PROBLEM DESCRIPTION: Repeat the following entries exactly, excluding pictures.

Collected data
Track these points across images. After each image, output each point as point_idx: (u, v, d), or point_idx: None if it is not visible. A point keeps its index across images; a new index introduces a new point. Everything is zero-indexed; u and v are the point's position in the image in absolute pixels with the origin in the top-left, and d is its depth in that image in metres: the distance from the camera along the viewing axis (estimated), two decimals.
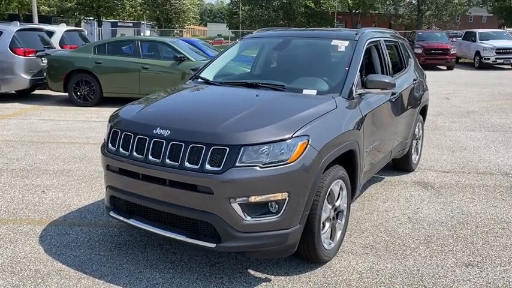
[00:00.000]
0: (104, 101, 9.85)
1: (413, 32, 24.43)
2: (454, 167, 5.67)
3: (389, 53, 4.58)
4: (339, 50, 3.98)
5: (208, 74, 4.27)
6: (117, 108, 3.61)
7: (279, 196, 2.76)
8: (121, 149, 3.09)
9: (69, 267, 3.17)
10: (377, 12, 54.46)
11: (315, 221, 2.97)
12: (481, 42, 20.68)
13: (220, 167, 2.71)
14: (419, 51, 20.23)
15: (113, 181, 3.20)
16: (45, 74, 10.01)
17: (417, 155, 5.59)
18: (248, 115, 3.06)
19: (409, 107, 4.85)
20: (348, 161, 3.38)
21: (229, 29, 59.63)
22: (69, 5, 43.74)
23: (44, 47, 10.66)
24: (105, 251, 3.42)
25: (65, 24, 17.52)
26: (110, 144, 3.22)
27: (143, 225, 3.06)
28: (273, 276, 3.08)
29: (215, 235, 2.79)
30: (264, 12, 54.61)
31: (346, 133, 3.28)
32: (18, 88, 10.26)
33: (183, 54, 9.48)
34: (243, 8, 58.08)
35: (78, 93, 9.81)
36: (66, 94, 9.96)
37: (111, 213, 3.27)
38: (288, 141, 2.79)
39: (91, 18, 46.40)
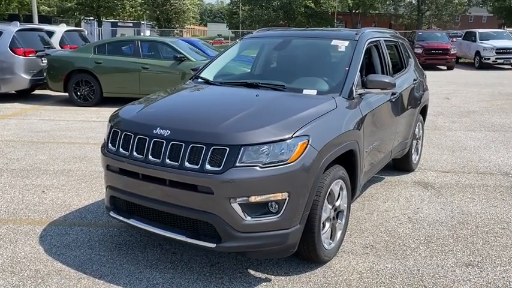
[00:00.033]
0: (104, 101, 9.85)
1: (414, 32, 24.43)
2: (454, 167, 5.67)
3: (389, 53, 4.58)
4: (339, 50, 3.98)
5: (208, 74, 4.27)
6: (117, 108, 3.61)
7: (279, 196, 2.76)
8: (121, 149, 3.09)
9: (69, 267, 3.17)
10: (377, 12, 54.47)
11: (315, 221, 2.97)
12: (481, 42, 20.67)
13: (220, 167, 2.71)
14: (419, 51, 20.24)
15: (113, 181, 3.20)
16: (45, 74, 10.01)
17: (417, 155, 5.59)
18: (248, 115, 3.06)
19: (409, 107, 4.85)
20: (348, 161, 3.38)
21: (229, 29, 59.64)
22: (69, 5, 43.73)
23: (44, 47, 10.66)
24: (105, 251, 3.42)
25: (65, 24, 17.52)
26: (110, 144, 3.22)
27: (143, 225, 3.06)
28: (273, 276, 3.08)
29: (215, 235, 2.79)
30: (264, 12, 54.61)
31: (346, 133, 3.28)
32: (18, 88, 10.26)
33: (183, 54, 9.48)
34: (243, 8, 58.09)
35: (78, 93, 9.82)
36: (66, 94, 9.96)
37: (111, 213, 3.27)
38: (288, 141, 2.79)
39: (91, 18, 46.39)
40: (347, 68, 3.71)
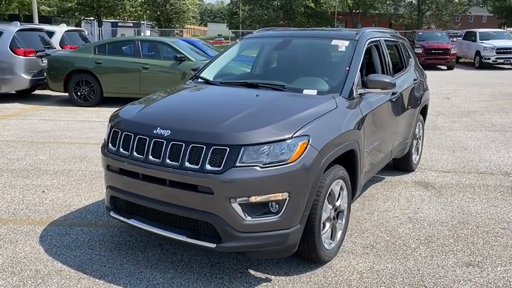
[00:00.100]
0: (104, 101, 9.85)
1: (414, 32, 24.42)
2: (454, 166, 5.67)
3: (389, 53, 4.57)
4: (339, 49, 3.98)
5: (208, 74, 4.27)
6: (117, 108, 3.61)
7: (279, 196, 2.75)
8: (121, 149, 3.09)
9: (70, 268, 3.17)
10: (377, 12, 54.45)
11: (316, 221, 2.97)
12: (482, 42, 20.67)
13: (220, 167, 2.71)
14: (419, 51, 20.23)
15: (113, 181, 3.20)
16: (45, 74, 10.01)
17: (417, 155, 5.59)
18: (248, 115, 3.06)
19: (409, 107, 4.84)
20: (348, 161, 3.37)
21: (229, 29, 59.59)
22: (70, 5, 43.73)
23: (44, 47, 10.66)
24: (106, 251, 3.41)
25: (65, 25, 17.53)
26: (110, 144, 3.22)
27: (143, 225, 3.06)
28: (273, 276, 3.08)
29: (215, 235, 2.79)
30: (264, 12, 54.59)
31: (347, 133, 3.28)
32: (19, 88, 10.26)
33: (183, 54, 9.48)
34: (243, 8, 58.05)
35: (79, 93, 9.82)
36: (67, 94, 9.96)
37: (112, 214, 3.27)
38: (288, 141, 2.79)
39: (91, 18, 46.39)
40: (347, 68, 3.70)
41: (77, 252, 3.38)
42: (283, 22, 55.06)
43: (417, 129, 5.31)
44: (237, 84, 3.95)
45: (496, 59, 19.88)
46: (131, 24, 50.80)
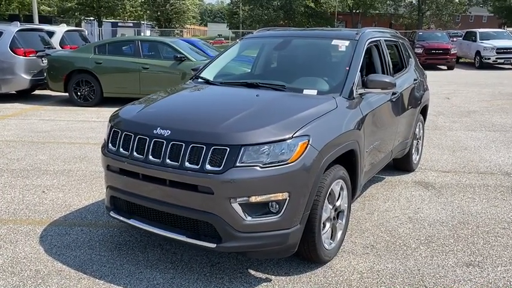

RESPONSE BELOW:
Track these points across images. After each image, output each point as point_idx: (u, v, d), or point_idx: None if it is not visible. A point keeps its index across images; a new index introduces a new point. Everything is zero-indexed; u and v are the point's position in the image in absolute pixels with the origin in the top-left, and d is its depth in that image in metres: the distance from the camera along the viewing axis (estimated), two decimals.
[00:00.000]
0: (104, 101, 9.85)
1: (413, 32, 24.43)
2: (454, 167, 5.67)
3: (389, 53, 4.58)
4: (339, 50, 3.98)
5: (208, 74, 4.27)
6: (117, 108, 3.61)
7: (279, 196, 2.76)
8: (121, 149, 3.09)
9: (69, 267, 3.17)
10: (377, 12, 54.46)
11: (315, 221, 2.97)
12: (481, 42, 20.68)
13: (220, 167, 2.71)
14: (419, 51, 20.23)
15: (113, 181, 3.20)
16: (45, 74, 10.01)
17: (417, 155, 5.59)
18: (248, 115, 3.06)
19: (409, 107, 4.85)
20: (348, 161, 3.38)
21: (229, 29, 59.63)
22: (69, 5, 43.74)
23: (44, 47, 10.66)
24: (105, 251, 3.42)
25: (65, 24, 17.52)
26: (110, 144, 3.22)
27: (143, 225, 3.06)
28: (273, 276, 3.08)
29: (215, 235, 2.79)
30: (264, 12, 54.61)
31: (346, 133, 3.28)
32: (18, 88, 10.26)
33: (183, 54, 9.48)
34: (243, 8, 58.08)
35: (78, 93, 9.81)
36: (66, 94, 9.96)
37: (111, 213, 3.27)
38: (288, 141, 2.79)
39: (91, 18, 46.40)
[00:00.033]
0: (104, 101, 9.85)
1: (414, 32, 24.43)
2: (454, 167, 5.67)
3: (389, 53, 4.58)
4: (339, 50, 3.98)
5: (208, 74, 4.27)
6: (117, 108, 3.61)
7: (279, 196, 2.76)
8: (121, 149, 3.09)
9: (69, 267, 3.17)
10: (377, 12, 54.47)
11: (315, 221, 2.97)
12: (481, 42, 20.67)
13: (220, 167, 2.71)
14: (419, 51, 20.24)
15: (113, 181, 3.20)
16: (45, 74, 10.01)
17: (417, 155, 5.59)
18: (248, 115, 3.06)
19: (409, 107, 4.85)
20: (348, 161, 3.38)
21: (229, 29, 59.64)
22: (69, 5, 43.73)
23: (44, 47, 10.66)
24: (105, 251, 3.42)
25: (65, 24, 17.52)
26: (110, 144, 3.22)
27: (143, 225, 3.06)
28: (273, 276, 3.08)
29: (215, 235, 2.79)
30: (264, 12, 54.61)
31: (346, 133, 3.28)
32: (18, 88, 10.26)
33: (183, 54, 9.48)
34: (243, 8, 58.09)
35: (78, 93, 9.82)
36: (66, 94, 9.96)
37: (111, 213, 3.27)
38: (288, 141, 2.79)
39: (91, 18, 46.39)
40: (347, 68, 3.71)
[00:00.100]
0: (104, 101, 9.85)
1: (414, 32, 24.42)
2: (454, 166, 5.67)
3: (389, 53, 4.57)
4: (339, 49, 3.98)
5: (208, 74, 4.27)
6: (117, 108, 3.61)
7: (279, 196, 2.75)
8: (121, 149, 3.09)
9: (70, 268, 3.17)
10: (377, 12, 54.45)
11: (316, 221, 2.97)
12: (482, 42, 20.67)
13: (220, 167, 2.71)
14: (419, 51, 20.23)
15: (113, 181, 3.20)
16: (45, 74, 10.01)
17: (417, 155, 5.59)
18: (248, 115, 3.06)
19: (409, 107, 4.84)
20: (348, 161, 3.37)
21: (229, 29, 59.59)
22: (70, 5, 43.73)
23: (44, 47, 10.66)
24: (106, 251, 3.41)
25: (65, 25, 17.53)
26: (110, 144, 3.22)
27: (143, 225, 3.06)
28: (273, 276, 3.08)
29: (215, 235, 2.79)
30: (264, 12, 54.59)
31: (347, 133, 3.28)
32: (19, 88, 10.26)
33: (183, 54, 9.48)
34: (243, 8, 58.05)
35: (79, 93, 9.82)
36: (67, 94, 9.96)
37: (112, 214, 3.27)
38: (288, 141, 2.79)
39: (91, 18, 46.39)
40: (347, 68, 3.70)
41: (77, 252, 3.38)
42: (283, 22, 55.06)
43: (417, 129, 5.31)
44: (237, 84, 3.95)
45: (496, 59, 19.88)
46: (131, 24, 50.80)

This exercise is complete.